To start working with a Data View, click Deploy in the side menu. AnomalyGuard will then generate all required database objects and display a success notification in a message box.

Deployment Status

If a Data View is not in state Deployed = TRUE, you can edit all settings and context-menu functionality is limited to the Deploy command.

After deployment you cannot edit parameters under the Data Categories tab because they are directly tied to generated DB objects. If you need to change categories later, you must remove the deployment via the context menu option Delete Deployment and then reload and re-run the analysis.
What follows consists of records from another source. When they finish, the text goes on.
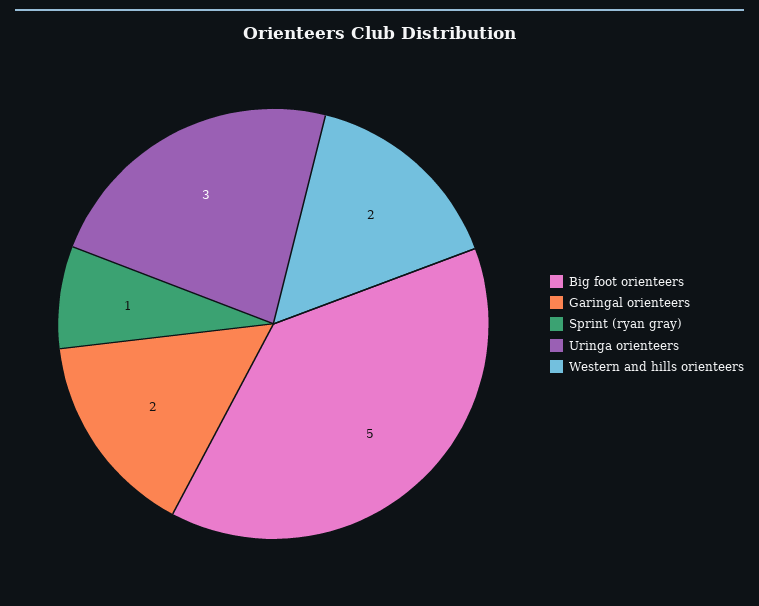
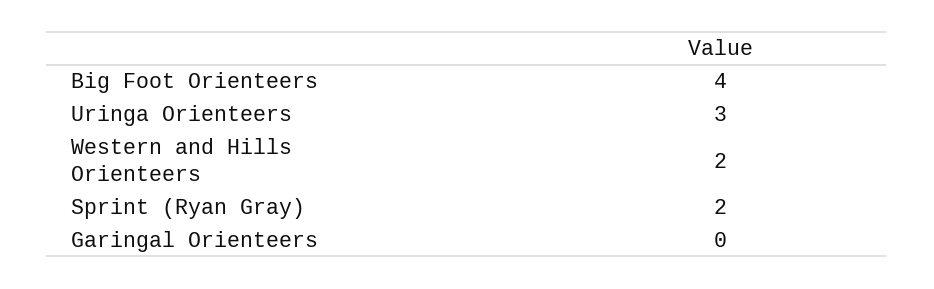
  {
-   "Big foot orienteers": 5,
+   "Big foot orienteers": 4,
-   "Garingal orienteers": 2,
+   "Garingal orienteers": 0,
-   "Sprint (ryan gray)": 1,
+   "Sprint (ryan gray)": 2,
    "Uringa orienteers": 3,
    "Western and hills orienteers": 2
  }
Conversely, after deployment the context menu functions for managing Data View jobs are activated — manual start of daily load and analysis, custom data loads, or starting analysis on the current dataset.

After a successful deployment the Data View color changes from red to black. Individual context-menu functions become active and two additional commands become available:

Delete Deployment (remove all Data View objects from the database — helper tables and indexes)
Clean Deployment (delete contents of Data View DB objects — cleanup)
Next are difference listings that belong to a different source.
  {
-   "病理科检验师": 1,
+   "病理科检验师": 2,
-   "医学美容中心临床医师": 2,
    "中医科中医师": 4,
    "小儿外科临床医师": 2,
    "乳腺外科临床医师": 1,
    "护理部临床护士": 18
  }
Other context-menu items remain unavailable until you enable the Data View. To do that, set Enabled = TRUE on the Load Settings properties tab and save.

The Data View color will then change from black to green.

Data View Enabled status

When a Data View is set to Enabled it becomes active. If a Cron is defined for data loads, it will start running. Analyses can also be triggered via the REST API. The Data View is also activated across related areas — Data Preview, User Access Administration, and Anomaly Filters.

You can then run the following context-menu functions for the Data View:

Remove Queued Jobs — removes queued jobs for data loads and analysis jobs. Use this if you detect an issue in the analysis (e.g., inaccessible source data or an incorrectly defined analysis).
Start Daily Load — starts the daily load (runs the configured Load Query) and then executes the defined analytical jobs. Use to manually run the complete daily job.
Load Custom Data — runs the Custom Load Query to manually load customized data (e.g., initial or corrective loads). This command does not automatically start analytical jobs.
Start Analytics Jobs — starts analytical jobs without importing new data (runs on currently loaded data). Use after a custom data load or after updating detection algorithms or Data View settings.

After a process starts successfully, a message box notifies the user.

Editing Data Views and process management

Only users with Administrator rights in the application can modify settings and start processes.